O aumento do poder militar norte-coreano é claro. Nos últimos dois anos, o país testou centenas de mísseis com alcance elevado, incluindo o Hwasong-14, que pode, em caso bem sucedido, atingir os Estados Unidos, por exemplo. Os exercícios foram evoluindo, até chegarem em um contra-ataque nuclear simulado, que foi acompanhado por Kim. No teste, realizado na última semana, as forças militares lançaram um míssil, que, após voar cerca de 800 quilômetros, foi derrubado por uma ogiva nuclear simulada.
Apenas quatro dias depois, Pyongyang surpreendeu ao realizar um exercício com um sistema de drone para ataques subaquáticos.

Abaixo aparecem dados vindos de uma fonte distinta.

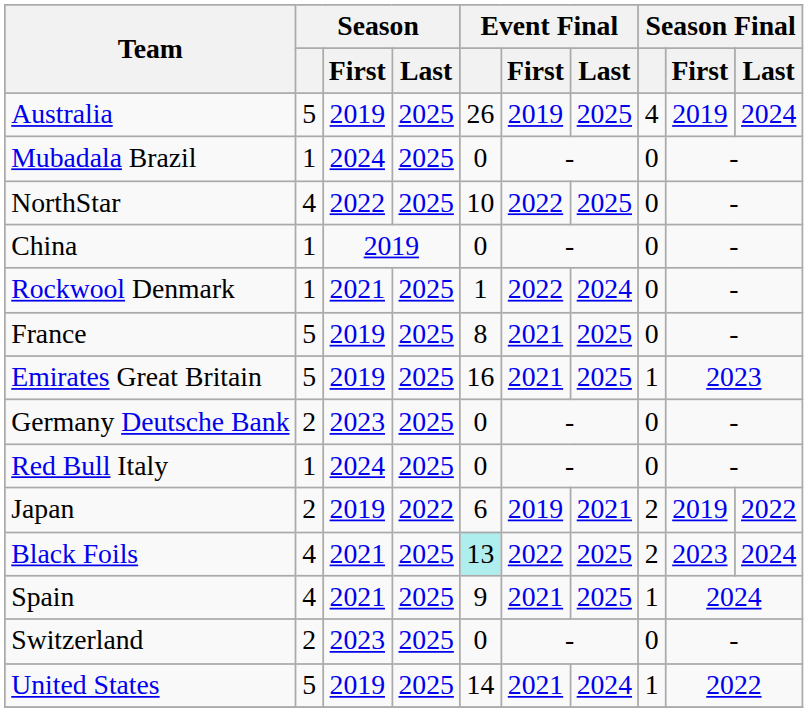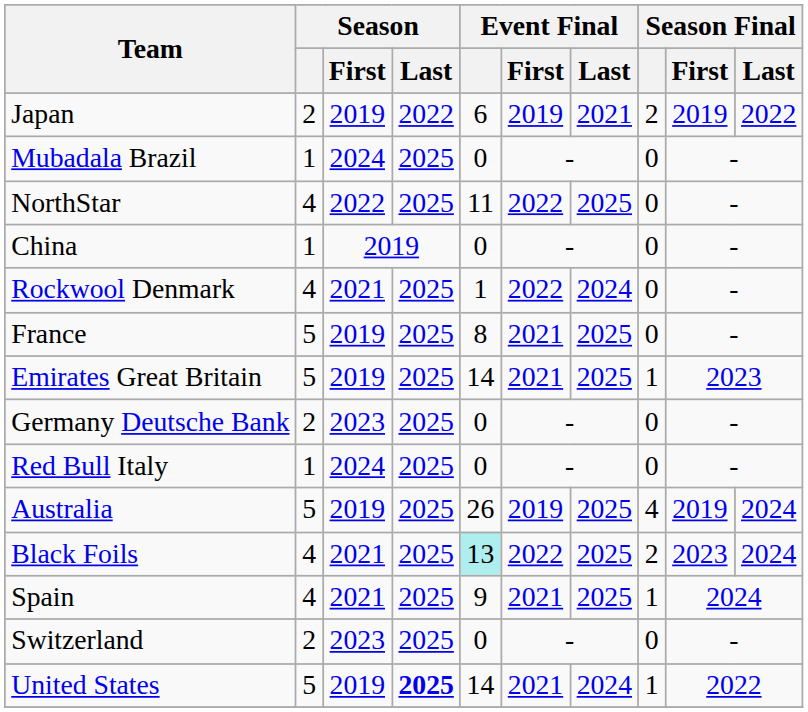rows swapped: Australia <-> Japan
NorthStar | Event Final: 10 -> 11
Rockwool Denmark | Season: 1 -> 4
Emirates Great Britain | Event Final: 16 -> 14
United States | Season / Last: normal -> bold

A arma, que começou a ser desenvolvida em 2012, tem capacidade para carregar uma ogiva nuclear e, consequentemente, criar um tsunami radioativo em "grande escala". A agência estatal KCNA apontou que o equipamento foi projetado para destruir portos e grupos de atacantes navais. Nos últimos dois anos, mais de 50 testes do sistema já foram realizados.
"As armas nucleares fornecem uma força destrutiva esmagadora que aumenta o poder relativo de um estado em comparação com seus vizinhos, fornecendo uma ferramenta poderosa em um ambiente internacional sem autoridade central. No caso da Coreia do Norte, elementos históricos, guerras e a conjuntura geopolítica atual fornecem incentivos para o país desenvolver armas de elevado poder destrutivo, além da precisão de equilibrar poder com os Estados Unidos", analisa Pedro Feliú, professor de Ciência Política e associado do Instituto de Relações Internacionais da USP.
Ele explica que o avanço das demonstrações de poder nuclear também é uma configuração da política doméstica, já que o regime autocrático da Coreia do Norte se apoia nas forças armadas para sobreviver. O professor lembra que o Brasil também chegou a flertar com o desenvolvimento da tecnologia nuclear no período da ditadura militar.
"A demonstração de uma reação à altura, com armas nucleares, à ameaça estrangeira tão propagada na população, é uma fonte de legitimação de um governo autocrático", diz Felipe Feliú.
As justificativas não compram a comunidade internacional, que repudia a ação de Pyongyang. Em outubro do ano passado, por exemplo, representantes dos Estados Unidos, Coreia do Sul e Japão formaram uma aliança contra o uso de armas nucleares, alegando que o discurso norte-coreano sobre o programa nuclear é visto como provocação. Na data, as nações alertam que, caso Pyongyang realizasse um novo teste nuclear - sem ser uma simulação -, o país enfrentaria respostas sem precedentes.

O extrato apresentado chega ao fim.